Source texts of formatted documents:
********

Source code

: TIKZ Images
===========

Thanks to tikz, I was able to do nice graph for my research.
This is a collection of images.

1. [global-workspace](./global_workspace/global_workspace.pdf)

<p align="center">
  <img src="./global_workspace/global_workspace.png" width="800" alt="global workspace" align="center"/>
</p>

********

What to work on: The entries listed above are to be output exactly. Leave none out.

Task solution:
Source code

: TIKZ Images
===========

Thanks to tikz, I was able to do nice graph for my research.
This is a collection of images.

1. [global-workspace](./global_workspace/global_workspace.pdf)

<p align="center">
  <img src="./global_workspace/global_workspace.png" width="800" alt="global workspace" align="center"/>
</p>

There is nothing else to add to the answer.